Swarm: A true distributed programming language  - prakash
http://blog.locut.us/main/2008/10/7/swarm-a-true-distributed-programming-language.html
======
russell
Continuations are really neat devices. You can make any kind of flow-of
-control construct out of them. IIRC they were originally invented to formally
model the GOTO. However, in their full glory they are mind numbingly difficult
to understand and probably to debug. Basically in the Swarms model you are
passing around a chunk of program state to do the computation, and with it,
all the problems that data encapsulation is supposed to solve. I thing
debugging would be hugely difficult. Contrast this with message passing where
only the relevant values are sent, not the whole computational state.

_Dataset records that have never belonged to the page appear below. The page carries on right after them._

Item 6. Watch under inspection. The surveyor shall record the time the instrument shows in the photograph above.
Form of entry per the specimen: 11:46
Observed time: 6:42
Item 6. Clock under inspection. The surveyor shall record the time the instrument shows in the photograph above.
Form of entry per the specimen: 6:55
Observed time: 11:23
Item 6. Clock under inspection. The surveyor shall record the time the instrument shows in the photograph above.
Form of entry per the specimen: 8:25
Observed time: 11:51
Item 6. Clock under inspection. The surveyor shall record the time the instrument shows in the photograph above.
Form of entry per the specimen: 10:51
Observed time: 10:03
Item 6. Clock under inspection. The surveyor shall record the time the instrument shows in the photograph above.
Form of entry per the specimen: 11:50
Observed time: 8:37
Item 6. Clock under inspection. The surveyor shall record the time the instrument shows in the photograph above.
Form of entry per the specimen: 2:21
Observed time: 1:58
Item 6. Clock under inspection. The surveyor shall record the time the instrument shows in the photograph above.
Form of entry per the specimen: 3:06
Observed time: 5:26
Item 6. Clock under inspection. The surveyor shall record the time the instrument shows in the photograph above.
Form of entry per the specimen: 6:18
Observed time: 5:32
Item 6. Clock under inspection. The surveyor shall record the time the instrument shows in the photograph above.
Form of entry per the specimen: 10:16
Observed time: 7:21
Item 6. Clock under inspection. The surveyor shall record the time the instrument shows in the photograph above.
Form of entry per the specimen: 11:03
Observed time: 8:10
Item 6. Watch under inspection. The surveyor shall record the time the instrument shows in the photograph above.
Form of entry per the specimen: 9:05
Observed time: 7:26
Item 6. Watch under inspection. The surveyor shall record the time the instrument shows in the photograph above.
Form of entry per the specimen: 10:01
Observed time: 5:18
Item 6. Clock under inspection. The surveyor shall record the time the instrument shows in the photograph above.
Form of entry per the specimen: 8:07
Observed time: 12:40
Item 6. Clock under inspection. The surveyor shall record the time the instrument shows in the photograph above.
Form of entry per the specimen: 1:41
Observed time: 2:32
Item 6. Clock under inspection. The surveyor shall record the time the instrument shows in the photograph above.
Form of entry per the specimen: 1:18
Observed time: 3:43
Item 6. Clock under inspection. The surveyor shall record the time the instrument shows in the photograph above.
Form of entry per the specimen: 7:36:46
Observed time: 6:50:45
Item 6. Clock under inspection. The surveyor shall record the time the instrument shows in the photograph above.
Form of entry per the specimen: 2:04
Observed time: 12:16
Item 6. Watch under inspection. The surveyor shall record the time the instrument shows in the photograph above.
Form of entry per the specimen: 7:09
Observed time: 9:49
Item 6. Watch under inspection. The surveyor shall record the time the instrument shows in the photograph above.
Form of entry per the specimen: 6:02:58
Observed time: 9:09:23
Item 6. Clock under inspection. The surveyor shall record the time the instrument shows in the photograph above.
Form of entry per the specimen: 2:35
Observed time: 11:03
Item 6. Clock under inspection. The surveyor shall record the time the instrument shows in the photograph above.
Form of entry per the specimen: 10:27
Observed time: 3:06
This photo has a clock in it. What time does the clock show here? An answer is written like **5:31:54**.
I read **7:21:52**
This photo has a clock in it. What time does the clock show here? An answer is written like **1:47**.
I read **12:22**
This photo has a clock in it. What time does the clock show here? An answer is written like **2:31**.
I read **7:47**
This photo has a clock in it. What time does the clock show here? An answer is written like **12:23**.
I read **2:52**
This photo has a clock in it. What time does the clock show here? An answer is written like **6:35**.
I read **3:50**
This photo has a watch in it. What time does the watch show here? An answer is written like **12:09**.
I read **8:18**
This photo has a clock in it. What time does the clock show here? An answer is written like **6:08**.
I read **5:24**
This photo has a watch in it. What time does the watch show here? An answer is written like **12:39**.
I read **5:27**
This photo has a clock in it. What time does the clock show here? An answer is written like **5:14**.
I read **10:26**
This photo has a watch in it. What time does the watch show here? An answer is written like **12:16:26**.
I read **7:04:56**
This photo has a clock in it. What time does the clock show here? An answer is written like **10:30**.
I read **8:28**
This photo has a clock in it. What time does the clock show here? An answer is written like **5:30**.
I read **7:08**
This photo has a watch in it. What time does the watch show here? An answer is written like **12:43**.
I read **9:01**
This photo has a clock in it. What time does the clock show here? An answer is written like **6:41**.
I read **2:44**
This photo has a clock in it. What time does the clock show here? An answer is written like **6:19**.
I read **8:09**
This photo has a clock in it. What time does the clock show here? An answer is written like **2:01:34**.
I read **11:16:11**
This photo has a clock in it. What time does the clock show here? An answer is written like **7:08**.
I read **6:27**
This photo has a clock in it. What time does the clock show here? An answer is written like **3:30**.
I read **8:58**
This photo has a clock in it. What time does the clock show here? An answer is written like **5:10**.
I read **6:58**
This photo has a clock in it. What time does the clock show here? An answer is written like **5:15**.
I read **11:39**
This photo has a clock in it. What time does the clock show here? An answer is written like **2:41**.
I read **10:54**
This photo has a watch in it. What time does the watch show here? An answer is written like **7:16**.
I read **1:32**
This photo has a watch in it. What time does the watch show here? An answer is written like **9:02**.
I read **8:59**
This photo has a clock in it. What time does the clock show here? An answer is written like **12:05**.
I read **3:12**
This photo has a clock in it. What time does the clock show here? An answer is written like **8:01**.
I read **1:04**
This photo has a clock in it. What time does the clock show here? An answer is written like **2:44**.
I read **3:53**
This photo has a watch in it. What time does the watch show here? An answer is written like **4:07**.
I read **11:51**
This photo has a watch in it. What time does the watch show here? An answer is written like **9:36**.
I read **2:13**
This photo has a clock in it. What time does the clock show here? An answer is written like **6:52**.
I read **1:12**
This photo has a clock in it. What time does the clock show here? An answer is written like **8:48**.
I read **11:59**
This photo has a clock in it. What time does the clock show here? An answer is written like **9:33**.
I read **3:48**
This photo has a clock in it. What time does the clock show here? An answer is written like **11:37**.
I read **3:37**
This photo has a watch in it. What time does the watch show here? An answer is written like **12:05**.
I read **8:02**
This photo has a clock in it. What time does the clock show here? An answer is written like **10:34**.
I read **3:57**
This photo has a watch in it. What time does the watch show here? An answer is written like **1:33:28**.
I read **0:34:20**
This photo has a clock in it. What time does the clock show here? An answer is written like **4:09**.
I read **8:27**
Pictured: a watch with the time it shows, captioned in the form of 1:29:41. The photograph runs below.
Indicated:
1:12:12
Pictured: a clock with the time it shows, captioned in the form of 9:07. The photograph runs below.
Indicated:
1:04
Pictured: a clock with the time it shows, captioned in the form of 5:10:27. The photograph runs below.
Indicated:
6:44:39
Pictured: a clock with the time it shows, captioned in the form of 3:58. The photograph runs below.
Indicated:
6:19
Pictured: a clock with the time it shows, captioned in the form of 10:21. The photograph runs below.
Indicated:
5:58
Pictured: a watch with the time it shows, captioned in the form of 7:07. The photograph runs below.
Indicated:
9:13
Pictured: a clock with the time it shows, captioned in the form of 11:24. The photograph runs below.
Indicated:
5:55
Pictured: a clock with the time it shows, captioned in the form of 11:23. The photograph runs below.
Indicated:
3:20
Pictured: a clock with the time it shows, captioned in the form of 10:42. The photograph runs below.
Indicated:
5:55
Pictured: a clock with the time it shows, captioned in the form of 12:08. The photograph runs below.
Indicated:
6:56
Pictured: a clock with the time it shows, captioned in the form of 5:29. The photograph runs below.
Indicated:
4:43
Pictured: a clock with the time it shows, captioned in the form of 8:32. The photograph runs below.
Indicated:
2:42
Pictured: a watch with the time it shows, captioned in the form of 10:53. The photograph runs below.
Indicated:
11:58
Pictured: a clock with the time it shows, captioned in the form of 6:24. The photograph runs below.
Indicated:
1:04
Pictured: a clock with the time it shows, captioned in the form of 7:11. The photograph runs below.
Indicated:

The article says that 3.5% of instructions cause a continuation to be sent.
That's a huge percentage. A program would spend all its time marshaling and
unmarshaling.

One of the things that you want to do to increase efficiency is to promote and
exploit locality. You want to cluster the closely related objects on the same
node to reduce network traffic and latency. Constant moving of objects or a
bad distribution strategy is going to hurt that. I once worked on a
distributed database with automatic replication to ransom nodes. Performance
was killed by constant network chatter. The design goal was 1000 nodes, in
reality it maxed out at 16.

------
gsmaverick
Neat project. I think this is how we are going to fully take advantage of the
cloud resources we have right now.